Founding Story: d’Aulnoy Editions


Marie-Catherine Le Jumel de Barneville – known as Madame or Countess d’Aulnoy (/dol-ˈnwɑː/) – was a 17th-century French writer, lover, and possible spy.

Credited with coining the term “fairy tales,” d’Aulnoy’s stories gave women greater control of their destinies than in fairy tales by men. She shared these and other works at salon gatherings she hosted at her home. In an introduction to a new translation of d’Aulnoy’s work, academic Jack Zipes describes how these salons “created an atmosphere… in which they could freely exchange ideas that challenged the hypocrisy and immorality of Louis XIV’s court.”

“Powerless, D’Aulnoy and many other gifted women authors of fairy tales… discovered their power through the salons and through conceiving fairy tales that announced and pronounced their social views of civility.”
– Jack Zipes

But it wasn’t just in her writing that d’Aulnoy sought to empower women. She was also allegedly involved in two separate plots against the husband in an arranged marriage.

First, her own husband – to whom she was wed at fifteen – was accused of treason by d’Aulnoy’s mother and two men (who may have been her lovers). After spending three years in the Bastille, d’Aulnoy’s husband convinced the court of his innocence, and a warrant was served for d’Aulnoy’s arrest – but she escaped from officers through a window, hid in a church, and fled to England. Thirty years later, d’Aulnoy escaped persecution again despite her alleged involvement in retaliation against a friend’s abusive husband, who was shot and wounded by a servant.  

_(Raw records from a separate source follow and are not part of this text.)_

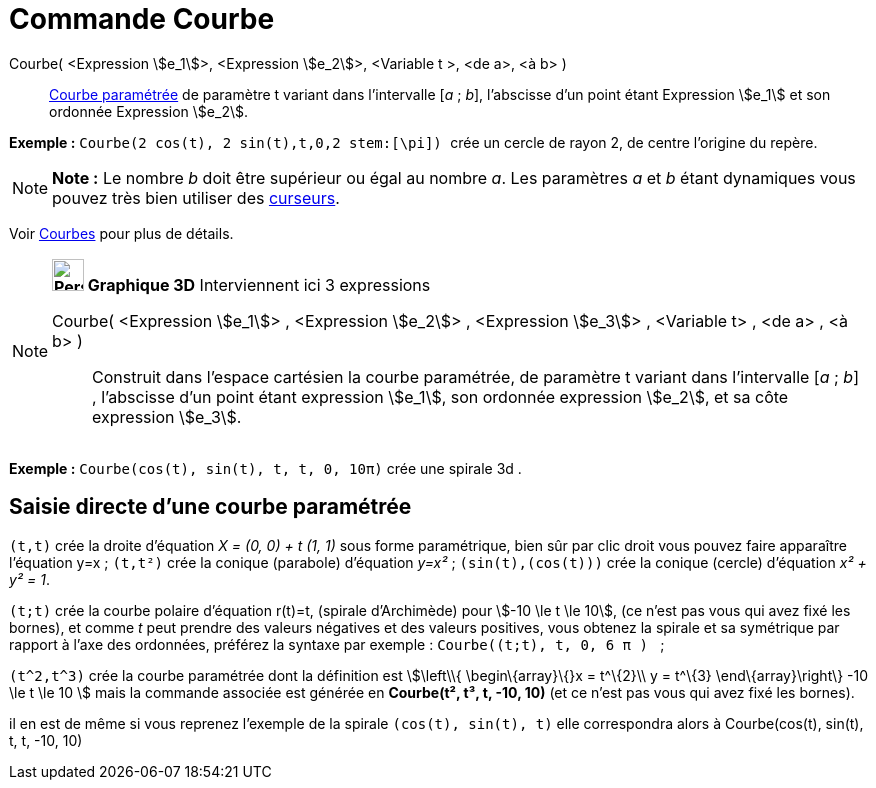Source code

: = Commande Courbe
:page-en: commands/Curve
ifdef::env-github[:imagesdir: /fr/modules/ROOT/assets/images]

Courbe( <Expression stem:[e_1]>, <Expression stem:[e_2]>, <Variable t >, <de a>, <à b> )::
  xref:/Courbes.adoc[Courbe paramétrée] de paramètre t variant dans l’intervalle [_a_ ; _b_], l’abscisse d’un point
  étant Expression stem:[e_1] et son ordonnée Expression stem:[e_2].

[EXAMPLE]
====

*Exemple :* `++ Courbe(2 cos(t), 2 sin(t),t,0,2 stem:[\pi]) ++` crée un cercle de rayon 2, de centre l'origine du
repère.

====

[NOTE]
====

*Note :* Le nombre _b_ doit être supérieur ou égal au nombre _a_. Les paramètres _a_ et _b_ étant dynamiques vous pouvez
très bien utiliser des xref:/tools/Curseur.adoc[curseurs].

====

Voir xref:/Courbes.adoc[Courbes] pour plus de détails.

[NOTE]
====

*image:32px-Perspectives_algebra_3Dgraphics.svg.png[Perspectives algebra 3Dgraphics.svg,width=32,height=32] Graphique
3D* Interviennent ici 3 expressions

Courbe( <Expression stem:[e_1]> , <Expression stem:[e_2]> , <Expression stem:[e_3]> , <Variable t> , <de a> , <à b> )::
  Construit dans l'espace cartésien la courbe paramétrée, de paramètre t variant dans l’intervalle [_a_ ; _b_] ,
  l’abscisse d’un point étant expression stem:[e_1], son ordonnée expression stem:[e_2], et sa côte expression
  stem:[e_3].

[EXAMPLE]
====

*Exemple :* `++Courbe(cos(t), sin(t), t, t, 0, 10π)++` crée une spirale 3d .

====

====

== Saisie directe d'une courbe paramétrée

`++(t,t)++` crée la droite d'équation _X = (0, 0) + t (1, 1)_ sous forme paramétrique, bien sûr par clic droit vous
pouvez faire apparaître l'équation y=x ; `++(t,t²)++` crée la conique (parabole) d'équation _y=x²_ ;
`++(sin(t),(cos(t)))++` crée la conique (cercle) d'équation _x² + y² = 1_.

`++(t;t)++` crée la courbe polaire d'équation r(t)=t, (spirale d'Archimède) pour stem:[-10 \le t \le 10], (ce n'est pas
vous qui avez fixé les bornes), et comme _t_ peut prendre des valeurs négatives et des valeurs positives, vous obtenez
la spirale et sa symétrique par rapport à l'axe des ordonnées, préférez la syntaxe par exemple :
`++Courbe((t;t), t, 0, 6  π ) ++` ;

`++(t^2,t^3)++` crée la courbe paramétrée dont la définition est stem:[\left\\{ \begin\{array}\{}x = t^\{2}\\ y = t^\{3}
\end\{array}\right\} -10 \le t \le 10 ] mais la commande associée est générée en *Courbe(t², t³, t, -10, 10)* (et ce
n'est pas vous qui avez fixé les bornes).

il en est de même si vous reprenez l'exemple de la spirale `++(cos(t), sin(t), t)++` elle correspondra alors à
Courbe(cos(t), sin(t), t, t, -10, 10)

D’Aulnoy published twelve books, but where other fairy tale writers like Hans Christian Andersen and the Brothers Grimm became household names, d’Aulnoy seems all but forgotten in the mainstream. Today her collected works are rarely published in new English-language editions, but rather in mixed anthologies. (Most recently, Black Coat Press released a two-volume collection of her fairy tales in 2019 and Princeton University Press published a new translated collection of her work in 2021.)

D’Aulnoy Editions was founded on the belief that everyone has a story to share. But it’s well known that throughout history, not everyone has had the access or privilege to share theirs. Our mission is to share a diversity of voices and stories – and not just give platform to them, but to contribute to the overall literary oeuvre, so more people have access to relevant stories that reflect their diverse backgrounds, interests, and cultures.